Introduction

Indexing is the process by which the set of documents is analyzed and the data entered into the database. Recoll indexing is normally incremental: documents will only be processed if they have been modified since the last run. On the first execution, all documents will need processing. A full index build can be forced later by specifying an option to the indexing command (recollindex -z or -Z).

recollindex skips files which caused an error during a previous pass. This is a performance optimization, and the command line option -k can be set to retry failed files, for example after updating an input handler.

When a file has been deleted, recollindex removes the corresponding data from the index. The exact moment when this happens depends on the indexing mode. There are provisions to avoid deleting data for an umounted removable volume.

The following sections give an overview of different aspects of the indexing processes and configuration, with links to detailed sections.

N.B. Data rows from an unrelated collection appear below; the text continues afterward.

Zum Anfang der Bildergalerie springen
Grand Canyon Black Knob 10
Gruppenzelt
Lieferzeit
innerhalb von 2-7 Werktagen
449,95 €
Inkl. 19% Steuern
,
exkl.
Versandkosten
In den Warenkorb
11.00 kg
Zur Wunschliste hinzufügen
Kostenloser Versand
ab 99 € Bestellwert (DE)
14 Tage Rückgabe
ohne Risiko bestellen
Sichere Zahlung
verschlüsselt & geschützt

Depending on your data, temporary files may be created during indexing, some of them possibly quite big. You can set the RECOLL_TMPDIR environment variable to determine where they are created. If RECOLL_TMPDIR is not set, Recoll will fall back to other locations depending on the system. On Unix-like systems and MacOS systems TMPDIR, TMP and TEMP will be tried before falling back to /tmp/. On Windows, Recoll will call the GetTempPath() function. Using the system normal mechanism instead of RECOLL_TMPDIR has the nice property that the auxiliary commands executed by recollindex should then create their own temporary files in the same location.